_Selected excerpt:_
Documentation in OOP should avoid specifying whether or not a "getter" performs any computation?

Question

My school's CS program avoids any mention of object oriented programming, so I've been doing some reading on my own to supplement it -- specifically, Object Oriented Software Construction by Bertrand Meyer.

Meyer makes the point repeatedly that classes should hide as much information about their implementation as possible, which makes sense. In particular, he argues repeatedly that attributes (i.e., static, non-computed properties of classes) and routines (properties of classes that correspond to function/procedure calls) should be indistinguishable from each other.

For example, if a class Person has the attribute age, he asserts that it should be impossible to tell, from the notation, whether Person.age corresponds internally to something like return current_year - self.birth_date or simply return self.age, where self.age has been defined as a constant attribute. This makes sense to me. However, he goes on to claim the following:

The standard client documentation for a class, known as the short form of the class, will be devised so as not to reveal whether a given feature is an attribute or a function (in cases for which it could be either).

i.e., he claims that even the documentation for the class should avoid specifying whether or not a "getter" performs any computation.

This, I don't follow. Isn't the documentation the one place where it would be important to inform users of this distinction? If I were to design a database filled with Person objects, wouldn't it be important to know whether or not Person.age is an expensive call, so I could decide whether or not to implement some sort of cache for it? Have I misunderstood what he's saying, or is he just a particularly extreme example of OOP design philosophy?

Answer 1

I don't think Meyer's point is that you shouldn't tell the user when you have an expensive operation. If your function is going to hit the database, or make a request to a webserver, and spend several hours computing, other code is going to need to know that.

But the coder using your class doesn't need to know whether you've implemented:

return currentAge;

or:

return getCurrentYear() - yearBorn;

The performance characteristics between those two approaches is so minimal it shouldn't matter. The coder using your class really shouldn't care which you have. That's meyer's point.

But that's not always the case, for example, suppose you have a size method on a container. That could be implemented:

return size;

or

return end_pointer - start_pointer;

or it could be:

count = 0
for(Node * node = firstNode; node; node = node->next)
{
    count++
}
return count

The difference between the first two really shouldn't matter. But the last one could have serious performance ramifications. That's why the STL, for example, says that .size() is O(1). It doesn't document exactly how the size is calculated, but it does give me the performance characteristics.

So: document performance issues. Don't document implementation details. I don't care how std::sort sorts my stuff, as long as it does so properly and efficiently. Your class also shouldn't document how it calculates things, but if something has an unexpected performance profile, document that.

_Entries shown:_
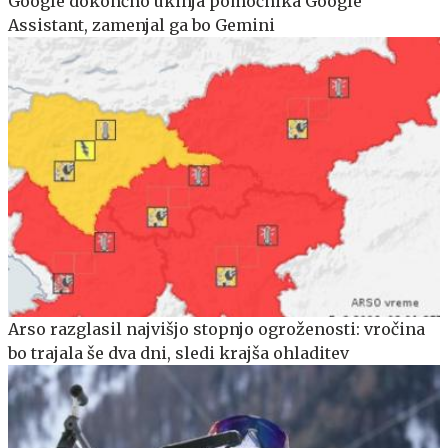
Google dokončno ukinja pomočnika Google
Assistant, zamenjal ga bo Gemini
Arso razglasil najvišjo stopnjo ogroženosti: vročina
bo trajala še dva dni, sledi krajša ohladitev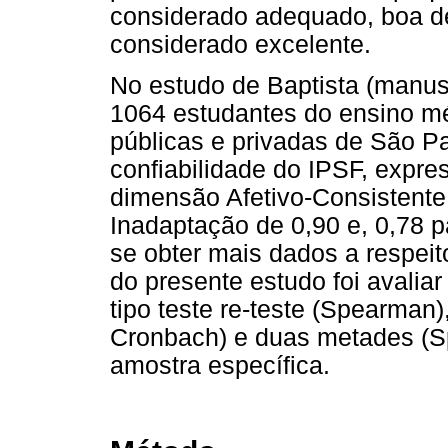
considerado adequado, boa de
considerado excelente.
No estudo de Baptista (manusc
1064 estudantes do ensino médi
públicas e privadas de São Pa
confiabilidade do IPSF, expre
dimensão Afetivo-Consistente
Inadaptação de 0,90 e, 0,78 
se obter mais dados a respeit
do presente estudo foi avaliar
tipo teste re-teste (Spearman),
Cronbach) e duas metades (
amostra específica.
...
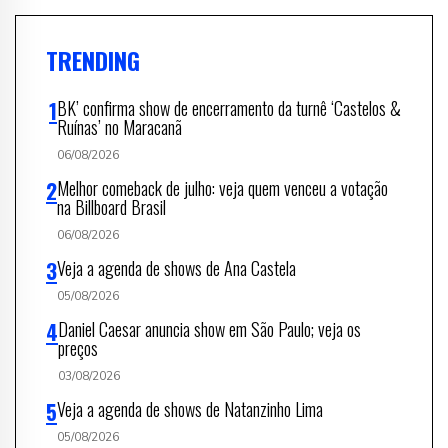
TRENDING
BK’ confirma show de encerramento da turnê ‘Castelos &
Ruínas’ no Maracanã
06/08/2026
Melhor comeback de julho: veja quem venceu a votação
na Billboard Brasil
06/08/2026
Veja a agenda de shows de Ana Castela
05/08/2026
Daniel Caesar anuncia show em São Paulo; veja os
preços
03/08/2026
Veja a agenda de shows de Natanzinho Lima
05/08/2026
==
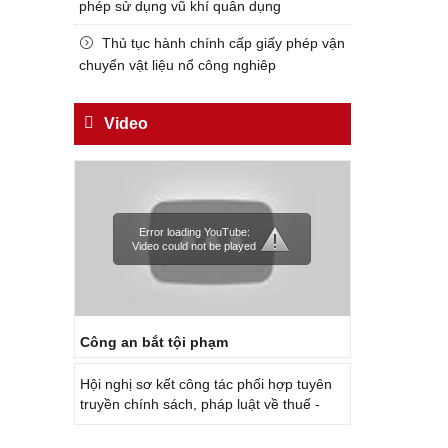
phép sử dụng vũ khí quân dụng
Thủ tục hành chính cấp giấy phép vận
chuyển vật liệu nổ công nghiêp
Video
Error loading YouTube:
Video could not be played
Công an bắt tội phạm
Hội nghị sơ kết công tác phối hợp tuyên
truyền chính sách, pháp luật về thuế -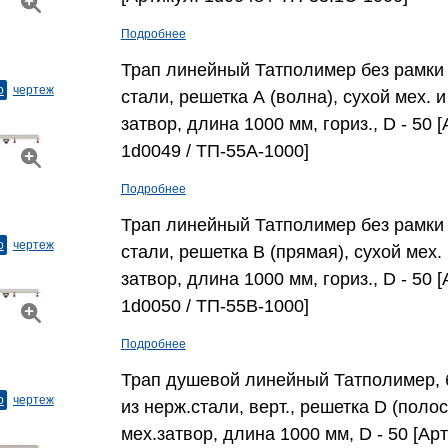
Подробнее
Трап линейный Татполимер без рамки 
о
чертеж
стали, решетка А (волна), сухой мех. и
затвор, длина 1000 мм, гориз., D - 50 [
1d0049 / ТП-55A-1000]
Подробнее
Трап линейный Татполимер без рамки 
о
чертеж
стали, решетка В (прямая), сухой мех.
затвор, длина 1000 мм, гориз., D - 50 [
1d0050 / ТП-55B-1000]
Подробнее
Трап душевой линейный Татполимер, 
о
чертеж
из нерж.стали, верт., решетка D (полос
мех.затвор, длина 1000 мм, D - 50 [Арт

_Parts of the exercise:_
1. In the thread about documenting getters, what does the STL say about .size()?
2. Write what comes next in the thread about documenting getters, picking up after its last sentence.
None of the items are needed for this work.

_List of answers:_
1. The STL says that .size() is O(1).

2.
Answer 2

From an academic or CS purists view, it is of course a failure to describe in the documentation anything about the internals of the implementation of a feature. That's because the user of a class should ideally not make any assumptions about the internal implementation of the class. If the implementation changes, ideally no user won't notice that - the feature creates an abstraction and the internals should kept completely hidden.

However, most real-world programs suffer from Joel Spolsky`s "Law of leaky abstractions", which says

"All non-trivial abstractions, to some degree, are leaky."

That means, it is virtually impossible to create a full black-box abstraction of complex features. And a typical symptom of this are performance issues. So for real world programs, it may become very important which calls are expensive and which are not, and a good documentation should include that information (or it should say where the user of a class is allowed to make assumptions about performance, and where not).

So my advice is: include the information about potential expensive calls if you write docs for a real-world program, and exclude it for a program which you are writing only for educational purposes of your CS course, given that any performance considerations should be kept intentionally out of scope.

Answer 3

You can write if a given call is expensive or not. Better, use a naming convention like getAge for quick access and loadAge or fetchAge for expensive lookup. You definitely want to inform the user if the method is performing any IO.

Every detail you give in the documentation is like a contract which has to be honored by the class. It should inform about important behavior. Often, you will see complexities indication with big O notation. But you usually want to be short and to the point.

Answer 4

If I were to design a database filled with Person objects, wouldn't it be important to know whether or not Person.age is an expensive call?

Yes.

This is why I sometimes use Find() functions to indicate that calling it may take awhile. This is more of a convention than anything else. The time it takes for a function or attribute to return makes no difference to the program (though it might to the user), although among programmers there is an expectation that, if it is declared as an attribute, the cost to call it should be low.

In any case, there should be enough information in the code itself to deduce whether something is a function or attribute, so I don't really see the need to say that in the documentation.

Answer 5

It's important to note that the first edition of this book was written in 1988, in the early days of OOP. These people were working with more purely object oriented languages that are widely used today. Our most popular OO languages today - C++, C# & Java - have some pretty significant differences from the way that the early, more purely OO, languages worked.

In a language such as C++ & Java, you must distinguish between accessing an attribute and a method call. There's a world of difference between instance.getter_method and instance.getter_method(). One actually gets your value and the other does not.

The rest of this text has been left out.